_EXTRACT_
════════════════════
Auburn’s homeless shelters helping people get back on their feet again

She was perturbed, grumbling.

“I hate this place,” the woman, 85, told Auburn Food Bank Director Debbie Christian, directing her ire at the Ray of Hope and Sundown homeless shelters on I Street Northeast.

Challenged to find her cloud’s silver lining, the woman reflected — and then pronounced the shelters the best possible thing, as they were giving her and her homeless son breathing space so they could save up to get their own place.

“I hope they hate it,” Christian told the Auburn City Council Monday of that woman and other homeless people taking advantage of those shelters by day and night.

“I don’t want them to love living there. I want them to accept where they are, and then figure how to get out of it, by everything that we can apply to whatever’s going on in their lives. I hope they hate it, so they will work hard to get out of it,” said Christian, who oversees the day shelter and the night shelter, the latter at Valley Cities.

Christian said the average daily population at the Ray of Hope, which is open from 7 a.m. to 8:30 p.m., daily, is about 60. There are 40 beds at the Sundown, which is open from 8:30 p.m. to 7 a.m. every day.

During King County’s January homeless count, Christian said, the tally in Auburn was at least 157, most of whom, she said, were staying in cars in the Outlet Collection Mall area.

Unfortunately, the number was up from the previous January, Christian said, and is likely to be higher when the county releases its own count in June, as Auburn’s doesn’t include the homeless people who were passing the night on buses driving about Auburn, waiting in a hospital for care, or elsewhere.
════════════════════
_WHAT IS EXPECTED_
Rewrite the passage of the Auburn shelters article from "She was perturbed, grumbling." to "day and night.", putting "grown son" in place of "homeless son". Rely only on the text itself.

(Records from a dataset)
════════════════════
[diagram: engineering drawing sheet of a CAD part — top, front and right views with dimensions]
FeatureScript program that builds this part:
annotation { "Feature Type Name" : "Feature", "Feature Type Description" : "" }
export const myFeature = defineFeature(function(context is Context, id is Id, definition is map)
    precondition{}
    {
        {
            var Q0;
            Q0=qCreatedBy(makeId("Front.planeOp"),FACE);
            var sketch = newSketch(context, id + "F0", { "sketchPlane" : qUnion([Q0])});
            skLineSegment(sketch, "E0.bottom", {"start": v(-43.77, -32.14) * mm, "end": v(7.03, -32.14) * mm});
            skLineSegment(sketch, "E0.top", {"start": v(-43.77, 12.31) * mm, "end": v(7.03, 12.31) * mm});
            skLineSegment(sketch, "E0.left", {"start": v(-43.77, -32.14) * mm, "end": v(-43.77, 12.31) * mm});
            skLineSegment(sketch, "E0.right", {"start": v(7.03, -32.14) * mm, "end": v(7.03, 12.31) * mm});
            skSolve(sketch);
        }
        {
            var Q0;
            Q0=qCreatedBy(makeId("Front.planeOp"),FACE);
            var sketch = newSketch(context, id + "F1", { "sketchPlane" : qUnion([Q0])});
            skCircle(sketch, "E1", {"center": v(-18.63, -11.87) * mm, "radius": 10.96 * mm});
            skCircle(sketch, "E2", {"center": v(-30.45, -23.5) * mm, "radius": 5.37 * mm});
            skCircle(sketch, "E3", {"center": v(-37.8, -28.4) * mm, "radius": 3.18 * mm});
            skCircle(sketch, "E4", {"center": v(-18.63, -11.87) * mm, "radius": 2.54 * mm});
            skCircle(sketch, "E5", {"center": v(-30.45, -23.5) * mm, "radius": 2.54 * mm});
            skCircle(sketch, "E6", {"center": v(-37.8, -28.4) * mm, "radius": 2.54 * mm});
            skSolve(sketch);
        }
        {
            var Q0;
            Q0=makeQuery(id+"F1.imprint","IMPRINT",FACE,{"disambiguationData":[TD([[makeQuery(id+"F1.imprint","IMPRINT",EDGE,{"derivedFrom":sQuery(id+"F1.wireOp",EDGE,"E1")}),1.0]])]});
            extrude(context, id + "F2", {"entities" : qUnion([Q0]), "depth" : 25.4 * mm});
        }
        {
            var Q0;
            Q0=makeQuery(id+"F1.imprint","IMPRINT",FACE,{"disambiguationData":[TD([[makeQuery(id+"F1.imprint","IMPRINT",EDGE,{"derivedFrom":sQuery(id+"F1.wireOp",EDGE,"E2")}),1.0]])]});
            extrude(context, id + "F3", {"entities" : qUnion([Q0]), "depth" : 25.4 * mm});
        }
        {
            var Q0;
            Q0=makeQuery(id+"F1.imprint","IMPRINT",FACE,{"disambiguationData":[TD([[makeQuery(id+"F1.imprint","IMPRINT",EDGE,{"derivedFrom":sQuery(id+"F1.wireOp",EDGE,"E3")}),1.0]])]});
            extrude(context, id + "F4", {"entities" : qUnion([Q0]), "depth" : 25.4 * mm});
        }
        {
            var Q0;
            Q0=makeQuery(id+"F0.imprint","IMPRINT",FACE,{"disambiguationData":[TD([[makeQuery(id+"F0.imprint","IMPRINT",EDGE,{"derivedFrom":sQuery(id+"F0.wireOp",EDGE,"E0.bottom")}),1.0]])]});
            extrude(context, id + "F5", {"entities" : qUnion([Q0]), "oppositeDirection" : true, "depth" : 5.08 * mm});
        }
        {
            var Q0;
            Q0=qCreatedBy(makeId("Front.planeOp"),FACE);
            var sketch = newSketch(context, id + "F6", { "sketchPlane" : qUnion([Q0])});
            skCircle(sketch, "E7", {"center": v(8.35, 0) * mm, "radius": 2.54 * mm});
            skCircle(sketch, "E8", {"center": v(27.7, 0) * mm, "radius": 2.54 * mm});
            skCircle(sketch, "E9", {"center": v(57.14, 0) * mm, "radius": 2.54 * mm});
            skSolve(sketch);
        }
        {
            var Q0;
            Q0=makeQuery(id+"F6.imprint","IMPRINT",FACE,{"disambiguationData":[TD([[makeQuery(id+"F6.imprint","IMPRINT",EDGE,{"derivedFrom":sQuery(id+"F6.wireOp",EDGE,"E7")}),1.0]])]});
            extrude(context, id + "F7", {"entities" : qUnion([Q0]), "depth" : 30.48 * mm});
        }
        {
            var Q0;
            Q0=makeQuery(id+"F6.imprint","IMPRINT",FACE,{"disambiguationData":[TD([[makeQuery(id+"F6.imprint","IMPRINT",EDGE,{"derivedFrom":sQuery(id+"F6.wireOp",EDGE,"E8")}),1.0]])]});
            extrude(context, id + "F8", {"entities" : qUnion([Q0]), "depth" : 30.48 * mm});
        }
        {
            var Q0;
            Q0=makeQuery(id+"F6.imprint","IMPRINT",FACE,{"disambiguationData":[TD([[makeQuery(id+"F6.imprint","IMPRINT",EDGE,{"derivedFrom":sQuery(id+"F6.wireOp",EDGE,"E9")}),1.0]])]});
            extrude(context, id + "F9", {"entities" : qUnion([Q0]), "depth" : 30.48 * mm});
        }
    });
════════════════════
_SOLUTION FOR THIS EXERCISE_
She was perturbed, grumbling.

“I hate this place,” the woman, 85, told Auburn Food Bank Director Debbie Christian, directing her ire at the Ray of Hope and Sundown homeless shelters on I Street Northeast.

Challenged to find her cloud’s silver lining, the woman reflected — and then pronounced the shelters the best possible thing, as they were giving her and her grown son breathing space so they could save up to get their own place.

“I hope they hate it,” Christian told the Auburn City Council Monday of that woman and other homeless people taking advantage of those shelters by day and night.